▼
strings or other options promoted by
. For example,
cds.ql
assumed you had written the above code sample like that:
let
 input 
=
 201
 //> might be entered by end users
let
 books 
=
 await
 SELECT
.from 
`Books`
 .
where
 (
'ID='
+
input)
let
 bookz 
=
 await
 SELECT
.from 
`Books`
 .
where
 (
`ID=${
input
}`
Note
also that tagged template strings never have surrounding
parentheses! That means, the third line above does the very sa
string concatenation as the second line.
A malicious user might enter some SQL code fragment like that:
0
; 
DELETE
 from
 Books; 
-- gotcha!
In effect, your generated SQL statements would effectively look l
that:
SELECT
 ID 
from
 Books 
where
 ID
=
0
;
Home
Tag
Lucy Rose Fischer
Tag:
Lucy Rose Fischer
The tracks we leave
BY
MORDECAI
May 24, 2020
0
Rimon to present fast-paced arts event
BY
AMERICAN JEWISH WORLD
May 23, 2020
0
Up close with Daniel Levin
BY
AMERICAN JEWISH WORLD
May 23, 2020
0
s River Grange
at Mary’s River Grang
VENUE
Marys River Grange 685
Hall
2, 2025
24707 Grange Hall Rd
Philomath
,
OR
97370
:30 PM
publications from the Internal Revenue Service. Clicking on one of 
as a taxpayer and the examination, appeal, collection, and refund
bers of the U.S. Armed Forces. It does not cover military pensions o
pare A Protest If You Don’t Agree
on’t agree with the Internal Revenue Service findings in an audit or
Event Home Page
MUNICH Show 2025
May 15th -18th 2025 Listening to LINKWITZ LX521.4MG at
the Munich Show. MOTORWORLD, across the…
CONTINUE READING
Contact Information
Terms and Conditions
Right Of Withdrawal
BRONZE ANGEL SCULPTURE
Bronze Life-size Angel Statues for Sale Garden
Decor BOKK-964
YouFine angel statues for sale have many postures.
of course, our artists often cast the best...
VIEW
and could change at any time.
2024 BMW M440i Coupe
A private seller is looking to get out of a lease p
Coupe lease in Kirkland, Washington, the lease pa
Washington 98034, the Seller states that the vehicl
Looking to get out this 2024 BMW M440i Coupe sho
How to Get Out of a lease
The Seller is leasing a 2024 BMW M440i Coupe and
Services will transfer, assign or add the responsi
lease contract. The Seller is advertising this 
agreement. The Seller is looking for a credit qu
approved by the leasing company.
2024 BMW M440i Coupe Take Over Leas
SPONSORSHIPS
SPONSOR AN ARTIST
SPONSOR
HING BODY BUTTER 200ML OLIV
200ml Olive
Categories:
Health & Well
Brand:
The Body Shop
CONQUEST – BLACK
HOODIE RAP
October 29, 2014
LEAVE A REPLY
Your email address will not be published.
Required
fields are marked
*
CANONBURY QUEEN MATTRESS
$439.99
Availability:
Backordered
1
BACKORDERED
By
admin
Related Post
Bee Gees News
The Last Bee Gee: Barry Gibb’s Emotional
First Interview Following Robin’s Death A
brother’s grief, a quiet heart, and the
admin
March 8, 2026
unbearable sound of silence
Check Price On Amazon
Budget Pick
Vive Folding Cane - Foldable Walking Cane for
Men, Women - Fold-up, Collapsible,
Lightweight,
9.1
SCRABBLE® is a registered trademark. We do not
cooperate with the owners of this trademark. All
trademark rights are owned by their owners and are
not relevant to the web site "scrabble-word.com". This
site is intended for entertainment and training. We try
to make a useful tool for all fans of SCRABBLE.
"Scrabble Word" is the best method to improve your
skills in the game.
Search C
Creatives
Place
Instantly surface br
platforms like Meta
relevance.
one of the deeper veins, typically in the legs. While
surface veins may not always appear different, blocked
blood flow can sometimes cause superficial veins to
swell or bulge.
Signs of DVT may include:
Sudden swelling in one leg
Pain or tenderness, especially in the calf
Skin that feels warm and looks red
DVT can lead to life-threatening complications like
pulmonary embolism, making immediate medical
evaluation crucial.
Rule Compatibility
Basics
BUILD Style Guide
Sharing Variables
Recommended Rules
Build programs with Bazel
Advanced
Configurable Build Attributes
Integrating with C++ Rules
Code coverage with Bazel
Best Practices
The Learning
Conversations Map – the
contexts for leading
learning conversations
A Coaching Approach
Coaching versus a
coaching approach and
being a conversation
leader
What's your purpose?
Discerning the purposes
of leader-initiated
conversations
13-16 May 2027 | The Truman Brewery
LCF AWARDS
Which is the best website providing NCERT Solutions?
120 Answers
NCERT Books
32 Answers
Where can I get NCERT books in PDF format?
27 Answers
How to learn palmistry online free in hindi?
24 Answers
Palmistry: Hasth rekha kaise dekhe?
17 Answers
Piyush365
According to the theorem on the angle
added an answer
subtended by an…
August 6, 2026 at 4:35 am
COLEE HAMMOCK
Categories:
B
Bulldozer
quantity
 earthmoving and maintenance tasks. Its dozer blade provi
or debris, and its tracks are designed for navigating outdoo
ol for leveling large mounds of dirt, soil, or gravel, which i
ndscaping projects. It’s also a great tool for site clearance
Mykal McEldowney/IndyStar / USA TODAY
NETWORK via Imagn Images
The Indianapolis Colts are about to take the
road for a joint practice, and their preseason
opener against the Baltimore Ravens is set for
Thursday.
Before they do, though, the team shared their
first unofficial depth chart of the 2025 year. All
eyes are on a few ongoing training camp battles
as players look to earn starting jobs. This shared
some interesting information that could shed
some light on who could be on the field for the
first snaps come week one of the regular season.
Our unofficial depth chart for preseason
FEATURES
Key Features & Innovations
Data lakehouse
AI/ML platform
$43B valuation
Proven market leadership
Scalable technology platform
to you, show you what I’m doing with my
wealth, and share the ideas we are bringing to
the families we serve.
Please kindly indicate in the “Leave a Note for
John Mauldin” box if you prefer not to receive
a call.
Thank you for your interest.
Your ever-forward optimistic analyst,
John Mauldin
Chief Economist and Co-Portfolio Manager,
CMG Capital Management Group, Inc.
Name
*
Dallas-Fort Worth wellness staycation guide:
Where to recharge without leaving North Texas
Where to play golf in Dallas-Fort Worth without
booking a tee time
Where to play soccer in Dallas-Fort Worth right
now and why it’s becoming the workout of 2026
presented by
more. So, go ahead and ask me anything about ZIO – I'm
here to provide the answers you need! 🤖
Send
▲
__Directions for this task__:
Please return each line of the listing above that contains "also".

__Written solution__:
also that tagged template strings never have surrounding
ndscaping projects. It’s also a great tool for site clearance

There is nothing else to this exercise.